** Supplied data follows **
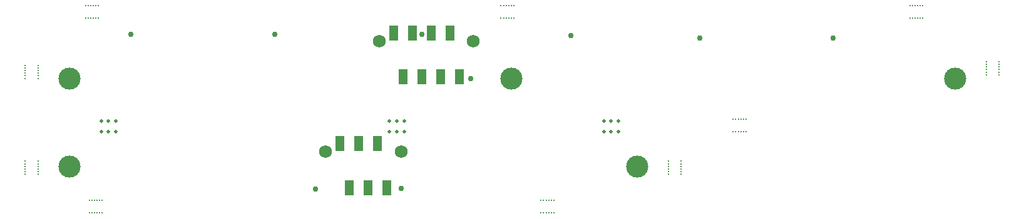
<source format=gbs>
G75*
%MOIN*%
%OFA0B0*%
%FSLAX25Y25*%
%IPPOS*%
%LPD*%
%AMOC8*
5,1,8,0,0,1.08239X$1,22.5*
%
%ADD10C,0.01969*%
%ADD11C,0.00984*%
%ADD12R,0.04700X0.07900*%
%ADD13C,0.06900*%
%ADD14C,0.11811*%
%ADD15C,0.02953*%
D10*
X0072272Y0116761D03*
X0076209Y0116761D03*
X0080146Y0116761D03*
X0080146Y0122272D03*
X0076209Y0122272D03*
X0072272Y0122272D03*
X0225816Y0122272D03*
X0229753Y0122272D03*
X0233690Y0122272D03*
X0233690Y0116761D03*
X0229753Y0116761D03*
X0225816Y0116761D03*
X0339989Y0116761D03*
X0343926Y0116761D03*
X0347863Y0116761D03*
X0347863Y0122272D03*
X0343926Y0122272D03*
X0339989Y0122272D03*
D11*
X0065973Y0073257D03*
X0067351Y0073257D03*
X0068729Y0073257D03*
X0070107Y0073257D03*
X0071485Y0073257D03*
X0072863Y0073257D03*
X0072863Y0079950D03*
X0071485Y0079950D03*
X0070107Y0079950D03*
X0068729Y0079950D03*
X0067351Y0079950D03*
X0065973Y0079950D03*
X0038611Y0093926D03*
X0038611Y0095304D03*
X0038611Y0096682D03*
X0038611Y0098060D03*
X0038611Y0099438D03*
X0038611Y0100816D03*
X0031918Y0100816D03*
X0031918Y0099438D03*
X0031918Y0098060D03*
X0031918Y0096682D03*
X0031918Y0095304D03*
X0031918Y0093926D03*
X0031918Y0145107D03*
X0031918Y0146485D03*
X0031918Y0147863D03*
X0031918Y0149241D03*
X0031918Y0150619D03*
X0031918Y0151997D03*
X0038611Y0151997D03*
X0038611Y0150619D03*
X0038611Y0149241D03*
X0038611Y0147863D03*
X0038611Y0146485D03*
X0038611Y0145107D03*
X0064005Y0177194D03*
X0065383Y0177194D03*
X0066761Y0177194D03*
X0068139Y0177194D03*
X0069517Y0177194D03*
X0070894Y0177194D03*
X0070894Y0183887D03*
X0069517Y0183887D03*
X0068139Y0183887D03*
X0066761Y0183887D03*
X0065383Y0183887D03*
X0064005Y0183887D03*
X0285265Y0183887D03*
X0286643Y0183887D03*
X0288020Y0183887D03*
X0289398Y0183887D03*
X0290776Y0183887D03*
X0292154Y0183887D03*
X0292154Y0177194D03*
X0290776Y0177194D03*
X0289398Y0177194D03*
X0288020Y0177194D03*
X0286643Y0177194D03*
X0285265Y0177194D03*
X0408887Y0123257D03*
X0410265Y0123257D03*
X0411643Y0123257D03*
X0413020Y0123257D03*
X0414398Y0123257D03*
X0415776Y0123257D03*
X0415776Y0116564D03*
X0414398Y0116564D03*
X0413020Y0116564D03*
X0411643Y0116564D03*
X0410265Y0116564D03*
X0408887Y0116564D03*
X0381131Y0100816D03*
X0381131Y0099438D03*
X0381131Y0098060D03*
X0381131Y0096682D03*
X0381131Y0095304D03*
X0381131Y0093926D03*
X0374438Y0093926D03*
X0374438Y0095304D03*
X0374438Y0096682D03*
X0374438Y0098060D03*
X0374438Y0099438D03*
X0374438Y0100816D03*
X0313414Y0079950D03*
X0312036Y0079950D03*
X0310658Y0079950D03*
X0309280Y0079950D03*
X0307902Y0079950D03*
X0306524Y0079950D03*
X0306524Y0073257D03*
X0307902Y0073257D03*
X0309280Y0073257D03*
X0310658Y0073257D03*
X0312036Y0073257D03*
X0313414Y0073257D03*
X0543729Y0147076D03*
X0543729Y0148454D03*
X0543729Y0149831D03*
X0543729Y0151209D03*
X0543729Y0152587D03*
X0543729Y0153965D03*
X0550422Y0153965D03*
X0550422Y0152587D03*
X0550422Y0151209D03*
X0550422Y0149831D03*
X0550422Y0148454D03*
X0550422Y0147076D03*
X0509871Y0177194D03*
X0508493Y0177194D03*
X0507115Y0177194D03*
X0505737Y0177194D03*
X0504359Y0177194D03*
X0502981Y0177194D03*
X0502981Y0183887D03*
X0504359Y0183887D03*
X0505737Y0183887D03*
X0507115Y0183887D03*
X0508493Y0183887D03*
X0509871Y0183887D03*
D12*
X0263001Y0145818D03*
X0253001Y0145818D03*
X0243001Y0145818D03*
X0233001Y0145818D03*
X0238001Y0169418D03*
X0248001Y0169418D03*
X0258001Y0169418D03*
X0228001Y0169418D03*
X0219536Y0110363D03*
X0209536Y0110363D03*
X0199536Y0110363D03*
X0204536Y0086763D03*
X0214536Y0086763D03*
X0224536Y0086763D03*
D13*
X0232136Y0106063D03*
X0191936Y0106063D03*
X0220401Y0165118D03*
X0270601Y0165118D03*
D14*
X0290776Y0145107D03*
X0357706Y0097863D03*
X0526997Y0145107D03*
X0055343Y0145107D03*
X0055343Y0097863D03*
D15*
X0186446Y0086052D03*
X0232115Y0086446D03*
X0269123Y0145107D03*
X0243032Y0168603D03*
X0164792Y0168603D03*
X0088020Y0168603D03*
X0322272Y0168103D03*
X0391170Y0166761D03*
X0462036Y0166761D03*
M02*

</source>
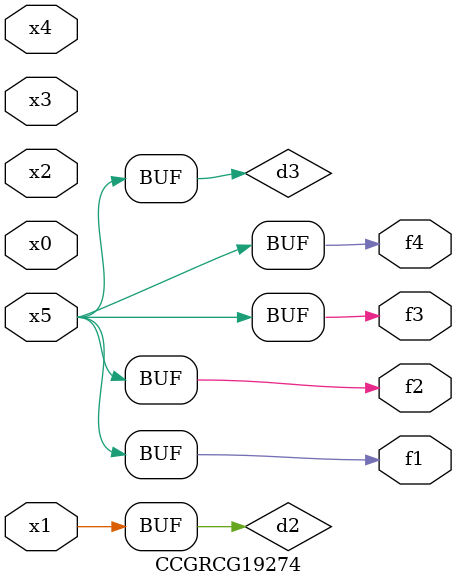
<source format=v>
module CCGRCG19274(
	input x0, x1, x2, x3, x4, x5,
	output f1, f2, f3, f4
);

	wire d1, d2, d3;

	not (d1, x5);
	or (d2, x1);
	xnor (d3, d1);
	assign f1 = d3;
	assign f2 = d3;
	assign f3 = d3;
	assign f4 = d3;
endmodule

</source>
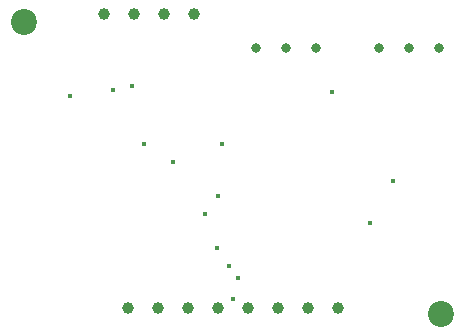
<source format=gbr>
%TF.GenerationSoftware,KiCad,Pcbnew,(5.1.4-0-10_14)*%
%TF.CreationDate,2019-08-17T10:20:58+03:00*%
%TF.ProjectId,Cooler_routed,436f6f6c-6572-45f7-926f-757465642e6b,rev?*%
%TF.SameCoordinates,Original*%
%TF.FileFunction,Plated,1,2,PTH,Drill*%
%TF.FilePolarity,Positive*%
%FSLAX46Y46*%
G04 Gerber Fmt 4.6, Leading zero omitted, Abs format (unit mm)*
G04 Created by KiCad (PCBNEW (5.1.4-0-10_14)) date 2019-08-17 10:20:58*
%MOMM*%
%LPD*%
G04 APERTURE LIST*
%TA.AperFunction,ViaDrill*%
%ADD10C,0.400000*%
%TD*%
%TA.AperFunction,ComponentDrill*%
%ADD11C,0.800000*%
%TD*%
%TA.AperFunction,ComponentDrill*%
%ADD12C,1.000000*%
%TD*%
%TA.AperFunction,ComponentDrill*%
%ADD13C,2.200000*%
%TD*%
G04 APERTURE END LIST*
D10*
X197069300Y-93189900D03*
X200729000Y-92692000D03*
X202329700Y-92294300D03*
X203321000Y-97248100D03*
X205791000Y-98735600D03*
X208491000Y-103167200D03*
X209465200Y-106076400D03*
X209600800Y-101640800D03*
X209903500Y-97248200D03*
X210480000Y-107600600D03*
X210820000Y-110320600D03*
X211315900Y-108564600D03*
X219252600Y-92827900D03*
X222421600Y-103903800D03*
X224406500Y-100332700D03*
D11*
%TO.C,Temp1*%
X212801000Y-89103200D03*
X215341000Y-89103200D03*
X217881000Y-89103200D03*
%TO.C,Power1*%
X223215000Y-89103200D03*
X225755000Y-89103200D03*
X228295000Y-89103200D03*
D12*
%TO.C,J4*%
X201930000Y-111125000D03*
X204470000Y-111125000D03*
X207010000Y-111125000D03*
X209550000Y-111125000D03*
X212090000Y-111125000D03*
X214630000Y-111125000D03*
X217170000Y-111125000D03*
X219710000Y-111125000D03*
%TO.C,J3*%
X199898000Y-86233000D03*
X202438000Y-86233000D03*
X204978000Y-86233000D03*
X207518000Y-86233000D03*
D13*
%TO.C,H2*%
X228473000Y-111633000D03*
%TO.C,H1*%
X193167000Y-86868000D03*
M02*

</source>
** End of Supplied data **
(Instructions to follow):
Could you reproduce exactly the lines of the entries above, from the one with "X0068729Y0079950D03*" through the one with "X0065383Y0177194D03*", and nothing else?

(Solution to the exercise):
X0068729Y0079950D03*
X0067351Y0079950D03*
X0065973Y0079950D03*
X0038611Y0093926D03*
X0038611Y0095304D03*
X0038611Y0096682D03*
X0038611Y0098060D03*
X0038611Y0099438D03*
X0038611Y0100816D03*
X0031918Y0100816D03*
X0031918Y0099438D03*
X0031918Y0098060D03*
X0031918Y0096682D03*
X0031918Y0095304D03*
X0031918Y0093926D03*
X0031918Y0145107D03*
X0031918Y0146485D03*
X0031918Y0147863D03*
X0031918Y0149241D03*
X0031918Y0150619D03*
X0031918Y0151997D03*
X0038611Y0151997D03*
X0038611Y0150619D03*
X0038611Y0149241D03*
X0038611Y0147863D03*
X0038611Y0146485D03*
X0038611Y0145107D03*
X0064005Y0177194D03*
X0065383Y0177194D03*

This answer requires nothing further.